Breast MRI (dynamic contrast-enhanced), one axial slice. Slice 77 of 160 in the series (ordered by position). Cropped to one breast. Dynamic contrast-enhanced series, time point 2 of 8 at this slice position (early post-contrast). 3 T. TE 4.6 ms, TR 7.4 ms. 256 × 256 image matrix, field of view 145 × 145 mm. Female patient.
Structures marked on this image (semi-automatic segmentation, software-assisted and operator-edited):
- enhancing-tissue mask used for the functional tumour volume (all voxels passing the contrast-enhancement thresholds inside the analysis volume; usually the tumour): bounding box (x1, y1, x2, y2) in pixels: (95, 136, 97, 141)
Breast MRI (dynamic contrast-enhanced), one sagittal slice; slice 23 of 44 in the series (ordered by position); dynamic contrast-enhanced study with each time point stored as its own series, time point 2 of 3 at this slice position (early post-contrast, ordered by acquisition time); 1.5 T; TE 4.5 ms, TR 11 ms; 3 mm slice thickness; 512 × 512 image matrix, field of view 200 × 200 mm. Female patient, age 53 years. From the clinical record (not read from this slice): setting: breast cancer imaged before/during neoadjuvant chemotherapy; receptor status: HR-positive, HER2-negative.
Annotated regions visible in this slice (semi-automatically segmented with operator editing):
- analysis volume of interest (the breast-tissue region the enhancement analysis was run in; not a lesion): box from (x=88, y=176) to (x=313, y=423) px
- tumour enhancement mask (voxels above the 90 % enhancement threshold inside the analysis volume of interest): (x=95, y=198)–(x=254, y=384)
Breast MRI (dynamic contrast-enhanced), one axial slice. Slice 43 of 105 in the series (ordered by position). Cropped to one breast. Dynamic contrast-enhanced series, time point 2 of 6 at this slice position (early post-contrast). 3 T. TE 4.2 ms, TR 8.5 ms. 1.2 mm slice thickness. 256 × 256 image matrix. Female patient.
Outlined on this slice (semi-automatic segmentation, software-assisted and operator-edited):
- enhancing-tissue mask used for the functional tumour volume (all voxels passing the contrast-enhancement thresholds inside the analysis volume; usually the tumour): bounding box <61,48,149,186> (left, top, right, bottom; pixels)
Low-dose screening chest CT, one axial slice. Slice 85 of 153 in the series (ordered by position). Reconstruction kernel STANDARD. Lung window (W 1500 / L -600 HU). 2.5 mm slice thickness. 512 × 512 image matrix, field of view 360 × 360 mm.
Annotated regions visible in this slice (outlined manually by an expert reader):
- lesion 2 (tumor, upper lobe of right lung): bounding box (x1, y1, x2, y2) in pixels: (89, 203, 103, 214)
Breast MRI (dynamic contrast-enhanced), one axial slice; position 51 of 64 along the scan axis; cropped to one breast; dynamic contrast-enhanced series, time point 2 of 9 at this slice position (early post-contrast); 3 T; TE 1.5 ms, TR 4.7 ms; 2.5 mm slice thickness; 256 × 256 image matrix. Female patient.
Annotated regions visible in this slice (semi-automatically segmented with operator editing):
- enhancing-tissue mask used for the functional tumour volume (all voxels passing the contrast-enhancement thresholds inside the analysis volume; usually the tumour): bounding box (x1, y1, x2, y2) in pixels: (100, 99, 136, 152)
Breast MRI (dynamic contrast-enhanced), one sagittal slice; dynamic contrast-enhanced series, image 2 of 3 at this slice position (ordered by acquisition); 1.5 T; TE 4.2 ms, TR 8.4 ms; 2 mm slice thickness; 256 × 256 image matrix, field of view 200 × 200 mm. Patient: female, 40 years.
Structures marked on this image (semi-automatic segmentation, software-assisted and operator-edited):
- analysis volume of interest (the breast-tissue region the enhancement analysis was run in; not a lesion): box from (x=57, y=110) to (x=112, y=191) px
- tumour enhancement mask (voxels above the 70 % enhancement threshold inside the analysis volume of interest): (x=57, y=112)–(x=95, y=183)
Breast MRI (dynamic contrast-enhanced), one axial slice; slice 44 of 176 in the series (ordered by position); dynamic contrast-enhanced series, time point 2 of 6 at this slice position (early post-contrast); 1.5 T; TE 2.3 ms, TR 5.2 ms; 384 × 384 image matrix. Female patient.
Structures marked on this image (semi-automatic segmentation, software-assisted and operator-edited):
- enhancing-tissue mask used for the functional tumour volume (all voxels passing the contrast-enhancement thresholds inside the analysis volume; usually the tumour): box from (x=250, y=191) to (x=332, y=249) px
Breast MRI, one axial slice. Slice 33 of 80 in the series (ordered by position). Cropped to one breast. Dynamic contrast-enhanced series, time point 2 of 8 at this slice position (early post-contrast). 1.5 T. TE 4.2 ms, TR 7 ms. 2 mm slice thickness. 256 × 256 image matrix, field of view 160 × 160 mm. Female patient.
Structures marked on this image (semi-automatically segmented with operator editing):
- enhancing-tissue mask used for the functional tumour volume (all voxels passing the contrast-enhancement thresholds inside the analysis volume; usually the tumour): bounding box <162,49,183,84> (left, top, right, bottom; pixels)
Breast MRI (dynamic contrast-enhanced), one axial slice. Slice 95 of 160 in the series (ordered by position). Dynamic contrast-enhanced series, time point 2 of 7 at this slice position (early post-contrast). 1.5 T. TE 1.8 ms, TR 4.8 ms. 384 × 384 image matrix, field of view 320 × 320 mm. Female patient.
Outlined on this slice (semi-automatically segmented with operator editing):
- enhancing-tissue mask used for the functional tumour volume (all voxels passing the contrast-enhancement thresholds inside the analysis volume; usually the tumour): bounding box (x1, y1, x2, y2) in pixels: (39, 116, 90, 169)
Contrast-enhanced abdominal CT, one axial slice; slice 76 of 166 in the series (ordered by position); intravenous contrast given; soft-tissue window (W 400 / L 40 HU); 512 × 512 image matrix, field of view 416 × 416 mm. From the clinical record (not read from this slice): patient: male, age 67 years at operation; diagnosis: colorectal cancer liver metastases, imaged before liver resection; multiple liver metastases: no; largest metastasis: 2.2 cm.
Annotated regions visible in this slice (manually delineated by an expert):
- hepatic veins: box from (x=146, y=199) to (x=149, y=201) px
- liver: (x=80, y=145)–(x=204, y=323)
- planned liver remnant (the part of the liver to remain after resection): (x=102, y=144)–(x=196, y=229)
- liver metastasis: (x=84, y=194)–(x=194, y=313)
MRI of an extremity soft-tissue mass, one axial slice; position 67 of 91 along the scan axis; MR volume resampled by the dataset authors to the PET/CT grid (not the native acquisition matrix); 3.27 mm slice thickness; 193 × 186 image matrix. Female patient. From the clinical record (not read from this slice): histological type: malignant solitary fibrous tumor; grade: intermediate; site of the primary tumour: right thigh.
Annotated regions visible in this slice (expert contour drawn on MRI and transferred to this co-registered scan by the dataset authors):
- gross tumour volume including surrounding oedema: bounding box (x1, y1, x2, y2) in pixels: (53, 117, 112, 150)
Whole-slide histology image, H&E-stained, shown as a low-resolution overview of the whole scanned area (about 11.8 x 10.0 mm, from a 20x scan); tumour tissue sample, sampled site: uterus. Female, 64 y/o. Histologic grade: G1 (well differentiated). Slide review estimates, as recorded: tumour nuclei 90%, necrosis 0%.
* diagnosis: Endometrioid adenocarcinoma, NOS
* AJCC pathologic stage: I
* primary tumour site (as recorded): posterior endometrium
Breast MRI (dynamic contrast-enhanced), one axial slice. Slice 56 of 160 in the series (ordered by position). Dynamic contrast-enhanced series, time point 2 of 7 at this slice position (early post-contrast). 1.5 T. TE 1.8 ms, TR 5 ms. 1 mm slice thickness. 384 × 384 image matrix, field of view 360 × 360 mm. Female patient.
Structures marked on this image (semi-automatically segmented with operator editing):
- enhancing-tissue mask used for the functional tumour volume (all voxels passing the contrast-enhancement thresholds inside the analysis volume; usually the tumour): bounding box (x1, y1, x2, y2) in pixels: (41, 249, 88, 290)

+---+

**Task item:**
The reply should hold only the lines of the listing above starting at the line containing "thickness; 256 × 256 image matrix. Female patient." and ending at the line containing "99, 136, 152)", exactly as written.

**Output of the task:**
Breast MRI (dynamic contrast-enhanced), one axial slice; position 51 of 64 along the scan axis; cropped to one breast; dynamic contrast-enhanced series, time point 2 of 9 at this slice position (early post-contrast); 3 T; TE 1.5 ms, TR 4.7 ms; 2.5 mm slice thickness; 256 × 256 image matrix. Female patient.
Annotated regions visible in this slice (semi-automatically segmented with operator editing):
- enhancing-tissue mask used for the functional tumour volume (all voxels passing the contrast-enhancement thresholds inside the analysis volume; usually the tumour): bounding box (x1, y1, x2, y2) in pixels: (100, 99, 136, 152)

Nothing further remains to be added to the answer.